What's the Atkinson like? We have one of her books; Laura read it and liked it, but I haven't read it yet. As for Wuthering Heights, that was one of the novels I enjoyed the most out of my required reading as an English major many years ago.

I also read about a sixth of Robinson Crusoe. I must do better next week!
I'd rather not talk about how this resolution panned out.
That was not one of my favourite required reading experiences. All I remember is a lot of talking about religion.

My recent reading includes: ... Kate Atkinson's Not the End of the World

And what do you think about it?

and Wendy Kaminer's Worst Instincts: Cowardice, Conformity, and the ACLU.
Hadn't heard of that one, though I've read three of her other books.
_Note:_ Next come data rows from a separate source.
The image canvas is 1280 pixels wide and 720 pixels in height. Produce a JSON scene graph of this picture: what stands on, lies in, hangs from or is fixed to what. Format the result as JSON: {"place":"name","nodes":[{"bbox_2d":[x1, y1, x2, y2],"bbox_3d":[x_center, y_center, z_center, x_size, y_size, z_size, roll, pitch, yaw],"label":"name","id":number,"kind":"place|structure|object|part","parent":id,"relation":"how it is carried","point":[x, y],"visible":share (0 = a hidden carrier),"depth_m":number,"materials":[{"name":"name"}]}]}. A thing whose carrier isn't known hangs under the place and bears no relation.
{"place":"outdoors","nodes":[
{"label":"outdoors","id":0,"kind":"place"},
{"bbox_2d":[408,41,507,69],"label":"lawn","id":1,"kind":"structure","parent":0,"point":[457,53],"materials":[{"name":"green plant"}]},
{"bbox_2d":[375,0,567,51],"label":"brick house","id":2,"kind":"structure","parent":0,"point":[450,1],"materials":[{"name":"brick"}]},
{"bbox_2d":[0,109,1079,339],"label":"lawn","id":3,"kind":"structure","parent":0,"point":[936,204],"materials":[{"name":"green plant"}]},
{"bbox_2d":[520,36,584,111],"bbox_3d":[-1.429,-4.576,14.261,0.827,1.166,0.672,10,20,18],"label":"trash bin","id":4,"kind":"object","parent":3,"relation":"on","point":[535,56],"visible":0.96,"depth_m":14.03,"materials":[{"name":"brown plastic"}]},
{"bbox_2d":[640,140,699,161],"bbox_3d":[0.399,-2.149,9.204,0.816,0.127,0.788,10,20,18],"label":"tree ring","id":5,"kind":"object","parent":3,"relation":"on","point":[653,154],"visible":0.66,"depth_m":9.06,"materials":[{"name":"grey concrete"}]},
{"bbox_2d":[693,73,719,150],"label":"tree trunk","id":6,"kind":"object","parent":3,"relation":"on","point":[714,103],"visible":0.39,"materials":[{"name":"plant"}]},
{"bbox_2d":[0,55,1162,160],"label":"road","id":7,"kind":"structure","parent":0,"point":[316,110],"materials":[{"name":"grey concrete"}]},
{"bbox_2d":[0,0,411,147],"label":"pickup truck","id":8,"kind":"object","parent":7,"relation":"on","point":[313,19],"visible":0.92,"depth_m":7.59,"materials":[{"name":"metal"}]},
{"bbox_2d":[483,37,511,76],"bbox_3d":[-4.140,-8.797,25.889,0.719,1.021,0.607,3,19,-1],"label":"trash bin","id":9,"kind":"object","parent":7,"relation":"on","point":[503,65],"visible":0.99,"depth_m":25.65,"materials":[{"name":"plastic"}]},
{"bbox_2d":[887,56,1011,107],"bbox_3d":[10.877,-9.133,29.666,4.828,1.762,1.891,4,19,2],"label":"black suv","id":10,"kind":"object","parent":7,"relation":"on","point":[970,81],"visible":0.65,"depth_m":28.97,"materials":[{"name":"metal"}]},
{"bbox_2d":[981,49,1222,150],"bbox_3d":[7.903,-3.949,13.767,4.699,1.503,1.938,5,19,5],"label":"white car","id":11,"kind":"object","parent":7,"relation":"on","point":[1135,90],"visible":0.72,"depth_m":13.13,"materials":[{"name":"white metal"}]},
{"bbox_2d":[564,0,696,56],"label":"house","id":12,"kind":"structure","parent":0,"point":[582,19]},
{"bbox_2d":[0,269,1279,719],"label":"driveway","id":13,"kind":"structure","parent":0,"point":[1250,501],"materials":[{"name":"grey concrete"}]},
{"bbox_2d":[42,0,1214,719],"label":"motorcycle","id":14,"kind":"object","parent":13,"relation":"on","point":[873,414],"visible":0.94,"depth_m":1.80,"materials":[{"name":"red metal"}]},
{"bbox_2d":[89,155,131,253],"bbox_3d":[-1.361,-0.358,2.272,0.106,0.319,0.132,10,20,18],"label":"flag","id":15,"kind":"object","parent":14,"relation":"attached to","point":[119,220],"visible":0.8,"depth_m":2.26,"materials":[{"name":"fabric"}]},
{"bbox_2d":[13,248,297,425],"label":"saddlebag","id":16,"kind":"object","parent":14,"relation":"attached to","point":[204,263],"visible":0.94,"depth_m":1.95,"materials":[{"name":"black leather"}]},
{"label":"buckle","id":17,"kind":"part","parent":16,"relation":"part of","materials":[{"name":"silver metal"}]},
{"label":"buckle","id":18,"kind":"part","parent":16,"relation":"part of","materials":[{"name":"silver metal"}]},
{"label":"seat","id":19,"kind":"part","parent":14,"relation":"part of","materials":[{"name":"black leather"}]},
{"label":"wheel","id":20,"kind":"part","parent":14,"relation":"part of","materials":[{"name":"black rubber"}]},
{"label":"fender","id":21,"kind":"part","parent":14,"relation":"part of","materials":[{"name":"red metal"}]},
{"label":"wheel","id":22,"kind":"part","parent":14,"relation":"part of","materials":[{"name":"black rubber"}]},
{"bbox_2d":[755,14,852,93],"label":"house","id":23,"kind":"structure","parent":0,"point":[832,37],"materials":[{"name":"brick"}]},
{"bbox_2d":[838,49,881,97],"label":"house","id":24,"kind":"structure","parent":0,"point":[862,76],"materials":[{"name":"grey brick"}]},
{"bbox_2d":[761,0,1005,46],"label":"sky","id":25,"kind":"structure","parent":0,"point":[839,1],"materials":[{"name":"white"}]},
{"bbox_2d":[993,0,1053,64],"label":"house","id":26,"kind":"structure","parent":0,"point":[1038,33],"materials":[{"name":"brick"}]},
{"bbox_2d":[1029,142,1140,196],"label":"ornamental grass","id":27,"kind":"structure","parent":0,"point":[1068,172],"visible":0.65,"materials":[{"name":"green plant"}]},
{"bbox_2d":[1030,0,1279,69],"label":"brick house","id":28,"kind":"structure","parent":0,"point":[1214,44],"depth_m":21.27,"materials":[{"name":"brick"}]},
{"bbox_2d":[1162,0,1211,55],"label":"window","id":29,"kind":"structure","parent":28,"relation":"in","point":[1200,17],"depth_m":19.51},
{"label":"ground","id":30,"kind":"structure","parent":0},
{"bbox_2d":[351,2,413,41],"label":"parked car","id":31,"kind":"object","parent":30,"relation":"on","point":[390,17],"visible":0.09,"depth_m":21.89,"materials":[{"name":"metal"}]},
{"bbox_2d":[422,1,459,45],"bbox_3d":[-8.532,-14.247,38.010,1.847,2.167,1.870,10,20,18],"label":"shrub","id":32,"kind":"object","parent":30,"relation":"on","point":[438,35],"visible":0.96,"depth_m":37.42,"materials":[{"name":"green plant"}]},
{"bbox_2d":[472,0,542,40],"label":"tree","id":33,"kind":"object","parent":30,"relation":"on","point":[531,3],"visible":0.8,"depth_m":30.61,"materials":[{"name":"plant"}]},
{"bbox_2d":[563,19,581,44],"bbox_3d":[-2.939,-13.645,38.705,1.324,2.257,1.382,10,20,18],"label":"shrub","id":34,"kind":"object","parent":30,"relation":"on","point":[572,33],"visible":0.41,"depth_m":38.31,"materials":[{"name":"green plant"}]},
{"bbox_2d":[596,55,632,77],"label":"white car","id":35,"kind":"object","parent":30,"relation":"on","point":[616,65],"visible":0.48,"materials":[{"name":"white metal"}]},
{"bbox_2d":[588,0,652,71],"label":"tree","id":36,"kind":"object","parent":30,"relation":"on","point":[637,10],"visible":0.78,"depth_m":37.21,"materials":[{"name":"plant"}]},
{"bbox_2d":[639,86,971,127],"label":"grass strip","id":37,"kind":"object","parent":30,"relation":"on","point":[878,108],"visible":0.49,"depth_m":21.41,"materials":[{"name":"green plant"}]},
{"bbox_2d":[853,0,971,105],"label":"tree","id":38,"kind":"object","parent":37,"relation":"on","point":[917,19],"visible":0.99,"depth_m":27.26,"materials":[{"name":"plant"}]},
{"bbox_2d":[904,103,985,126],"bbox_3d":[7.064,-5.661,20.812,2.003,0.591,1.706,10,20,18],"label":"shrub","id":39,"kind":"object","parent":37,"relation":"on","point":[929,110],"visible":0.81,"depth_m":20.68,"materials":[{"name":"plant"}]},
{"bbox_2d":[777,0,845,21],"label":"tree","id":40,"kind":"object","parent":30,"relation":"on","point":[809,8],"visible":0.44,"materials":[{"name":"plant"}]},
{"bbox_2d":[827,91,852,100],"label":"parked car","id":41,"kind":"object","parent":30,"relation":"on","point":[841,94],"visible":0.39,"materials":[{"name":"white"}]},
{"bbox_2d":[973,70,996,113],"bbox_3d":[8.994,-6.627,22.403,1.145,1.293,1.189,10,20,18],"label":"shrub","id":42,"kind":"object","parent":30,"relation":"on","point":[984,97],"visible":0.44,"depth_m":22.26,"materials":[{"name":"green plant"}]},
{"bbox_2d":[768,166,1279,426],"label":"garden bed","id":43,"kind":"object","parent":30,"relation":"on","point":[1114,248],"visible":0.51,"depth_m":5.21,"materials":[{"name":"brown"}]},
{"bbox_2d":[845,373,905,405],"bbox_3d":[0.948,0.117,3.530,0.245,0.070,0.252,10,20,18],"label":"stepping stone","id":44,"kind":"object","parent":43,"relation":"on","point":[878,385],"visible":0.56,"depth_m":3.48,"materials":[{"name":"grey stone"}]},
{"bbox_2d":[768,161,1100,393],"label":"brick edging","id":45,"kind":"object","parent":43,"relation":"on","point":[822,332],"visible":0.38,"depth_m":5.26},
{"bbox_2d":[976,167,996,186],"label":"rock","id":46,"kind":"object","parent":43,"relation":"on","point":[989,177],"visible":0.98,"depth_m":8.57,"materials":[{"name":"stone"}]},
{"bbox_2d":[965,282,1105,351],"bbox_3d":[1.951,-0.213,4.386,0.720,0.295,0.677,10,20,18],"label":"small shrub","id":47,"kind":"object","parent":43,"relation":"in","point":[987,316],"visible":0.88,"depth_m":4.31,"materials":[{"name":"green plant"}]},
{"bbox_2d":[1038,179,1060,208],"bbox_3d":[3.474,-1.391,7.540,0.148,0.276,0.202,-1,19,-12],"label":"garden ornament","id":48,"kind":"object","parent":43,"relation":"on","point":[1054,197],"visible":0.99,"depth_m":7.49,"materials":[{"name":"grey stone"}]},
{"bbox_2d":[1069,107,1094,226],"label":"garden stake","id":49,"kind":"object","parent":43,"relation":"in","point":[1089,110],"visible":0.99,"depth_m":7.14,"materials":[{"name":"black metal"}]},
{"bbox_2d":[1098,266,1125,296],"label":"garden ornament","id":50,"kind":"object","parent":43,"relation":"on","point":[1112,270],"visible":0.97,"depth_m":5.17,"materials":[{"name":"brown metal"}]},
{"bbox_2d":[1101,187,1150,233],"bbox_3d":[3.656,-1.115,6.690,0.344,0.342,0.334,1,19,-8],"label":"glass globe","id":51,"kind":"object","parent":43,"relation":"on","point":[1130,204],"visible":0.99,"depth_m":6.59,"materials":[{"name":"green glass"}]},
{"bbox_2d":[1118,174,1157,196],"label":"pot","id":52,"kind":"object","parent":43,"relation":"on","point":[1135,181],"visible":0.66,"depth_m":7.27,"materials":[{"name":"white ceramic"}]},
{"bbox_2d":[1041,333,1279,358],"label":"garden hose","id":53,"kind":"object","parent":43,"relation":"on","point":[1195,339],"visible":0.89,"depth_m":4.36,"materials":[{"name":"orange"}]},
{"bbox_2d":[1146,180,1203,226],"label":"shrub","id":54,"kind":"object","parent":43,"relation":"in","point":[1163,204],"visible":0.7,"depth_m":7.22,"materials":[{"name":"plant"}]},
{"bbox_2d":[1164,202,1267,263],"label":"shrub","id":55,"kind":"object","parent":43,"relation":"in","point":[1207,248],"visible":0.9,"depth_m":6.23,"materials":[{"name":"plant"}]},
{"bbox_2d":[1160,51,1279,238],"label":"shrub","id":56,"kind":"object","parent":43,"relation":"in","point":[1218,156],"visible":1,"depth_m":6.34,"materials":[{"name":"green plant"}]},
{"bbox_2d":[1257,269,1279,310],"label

Having finished the Time Hunter series, I've just started reading a Denise Mina novel, called Sanctum if you're in the Commonwealth and Deception if you're in the USA. A psychiatrist is found guilty of murdering a killer released from prison, and her husband, trying to find a basis to appeal her conviction, keeps coming across disturbing evidence that she was involved in things he had no idea of. But I'm not sure he's a particularly reliable narrator.
 
I've only read a few of the Atkinson short stories so far, but I've also read four of her novels, which I thought were excellent. She's very good at crafting a mystery, and has a nice comic imagination.

The Kaminer is her newest book, and just came out. I've only read a couple pages so far, but it deals with the same criticisms of recent ACLU policy she's been making for a couple years now.
 
Since posting early, I've finished the Atkinson book (and the Kaminer, for that matter- yay for short, easy reads), and liked it a lot. It isn't as weighty as Atkinson's novels, even taking into account the usual difference in depth between novels and stories, but her eye for the humor and despair of daily life is intact.
 
I'm currently reading NYPD: A City and Its People by James Lardner & Thomas Reppetto, a comprehensive and informative, if occasionally dry, history of New York's Finest throughout the 19th and 20th centuries.